Gesine Schwan und Gerald Knaus: Vorschlag für eine “europäische Antwort” auf die Flüchtlingsfrage, die sofort umgesetzt werden kann

Gerald Knaus and Gesine Schwan

ESI with EU Commissioner Oettinger at expert workshop: Unblocking the refugee relocation impasse? (15 May 2018)

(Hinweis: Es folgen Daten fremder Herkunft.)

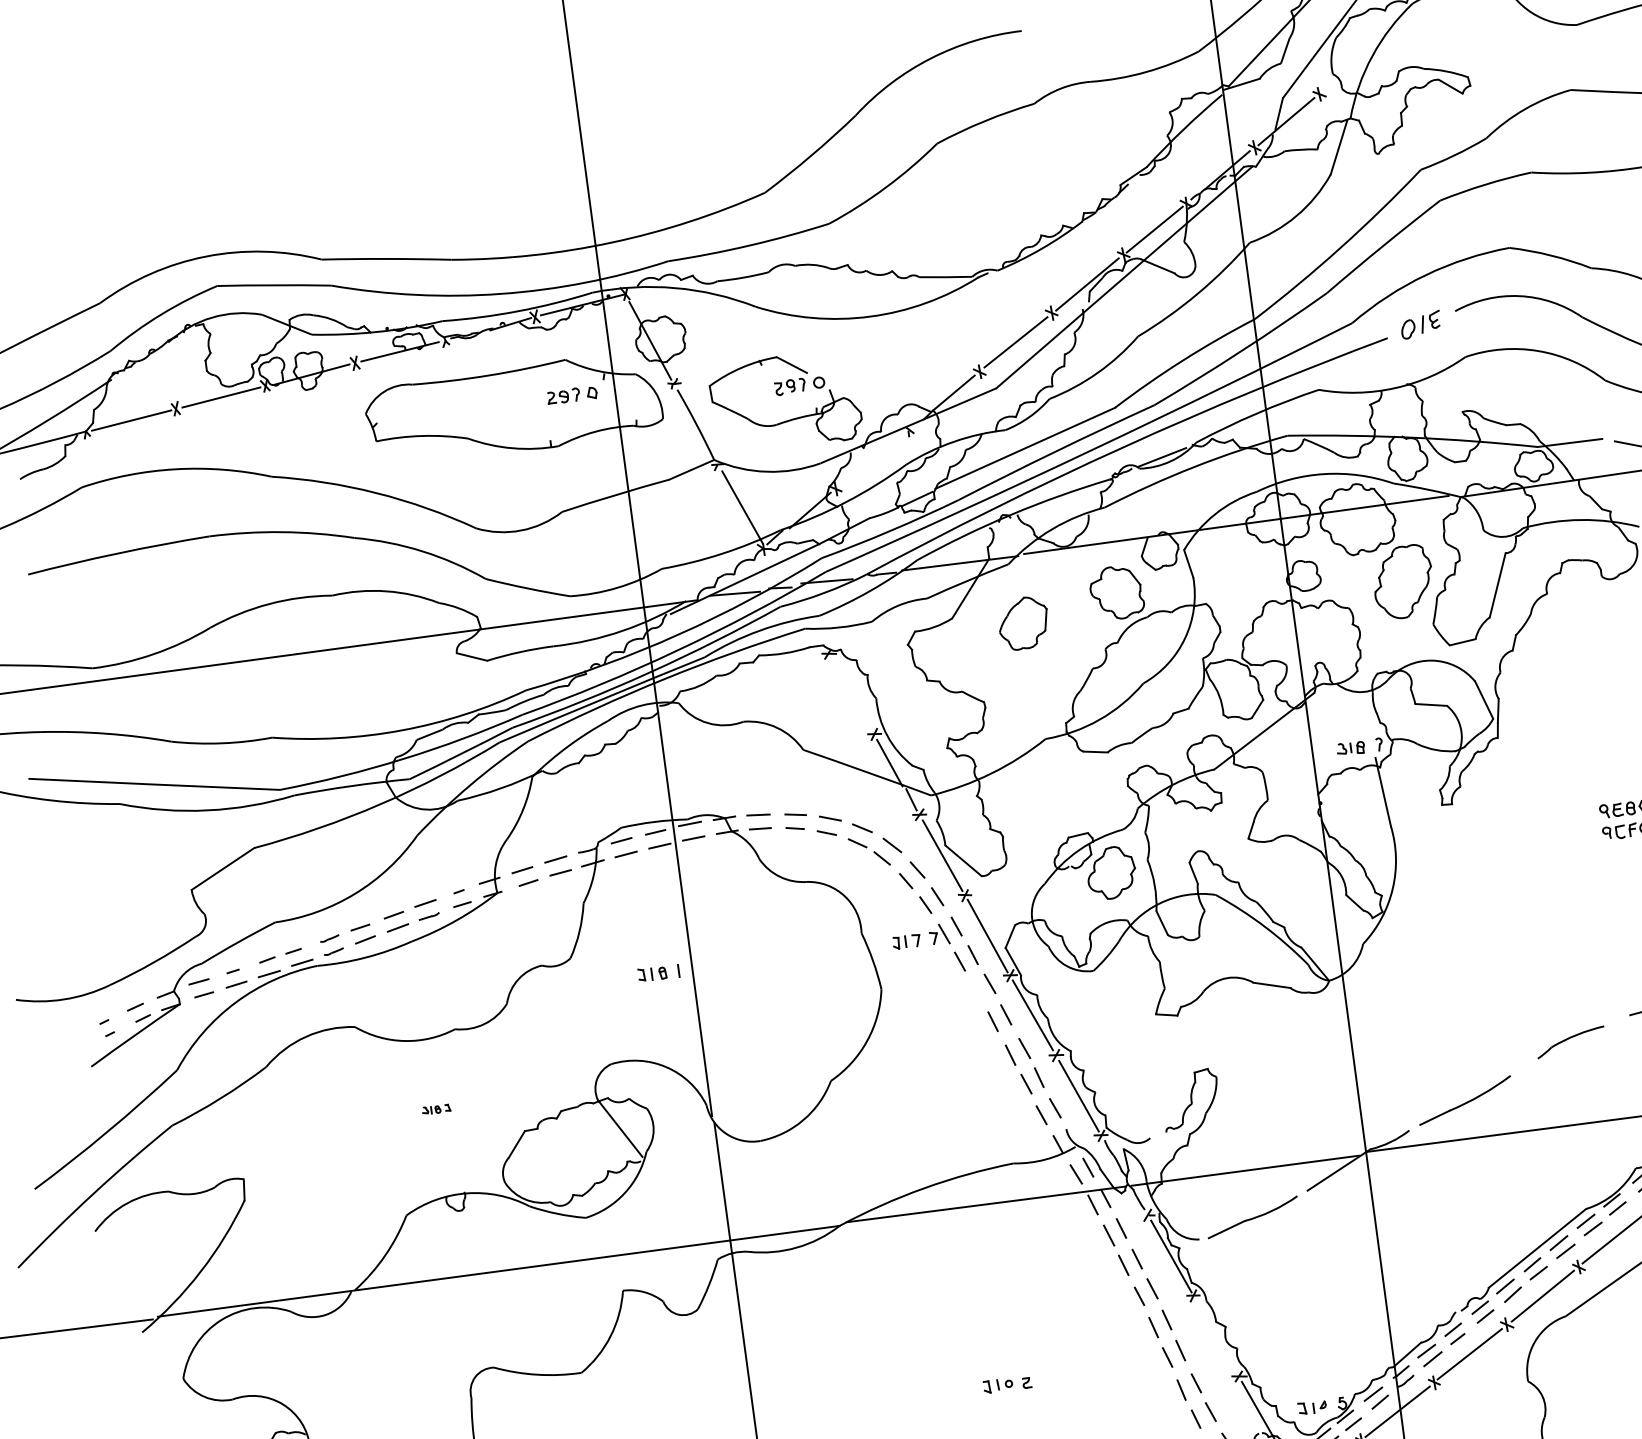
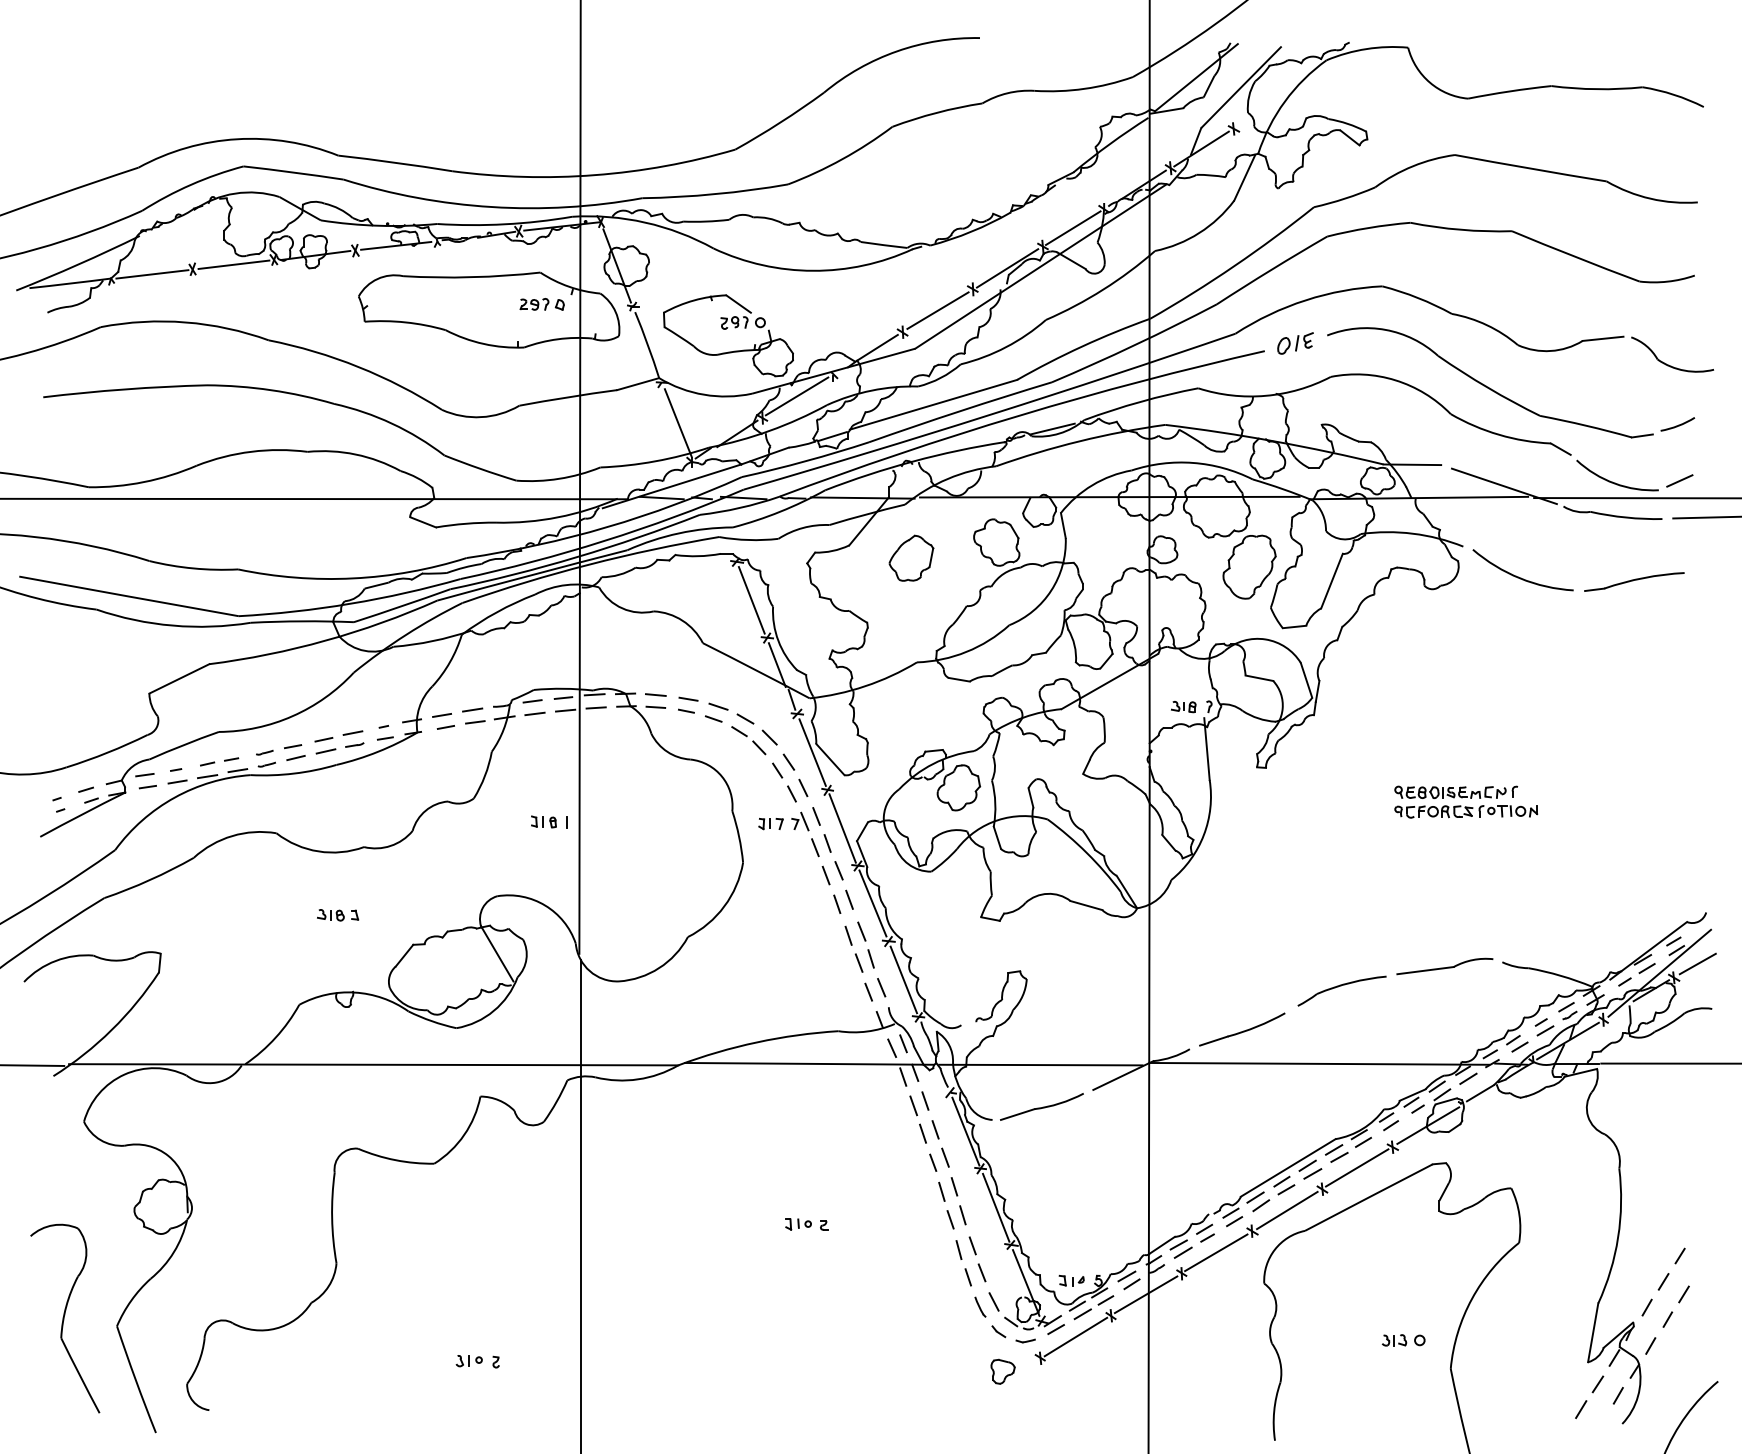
line: (870, 459) -> (796, 396), added
line: (851, 694) -> (751, 600), added
line: (975, 991) -> (825, 875), added
part: (1570, 1041) -> (1341, 990), size x1.43
part: (436, 1109) -> (338, 915), size x1.67
line: (1215, 1336) -> (995, 1207), added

Kernpunkte dieses Vorschlags sind: eine Koalition von betroffenen Staaten, in denen das Recht auf Asyl noch verteidigt werden soll; transparente und rechtskonforme Beschleunigung von Asylverfahren, schnelle Rückführungen jener, die keinen Schutz in der EU brauchen, freiwillige dezentrale Ansiedlung anerkannter Flüchtlinge und Umsiedlung von Schutzbedürftigen aus der Türkei. Und dadurch konkrete Ergebnisse noch vor dem Europaparlamentswahlen 2019.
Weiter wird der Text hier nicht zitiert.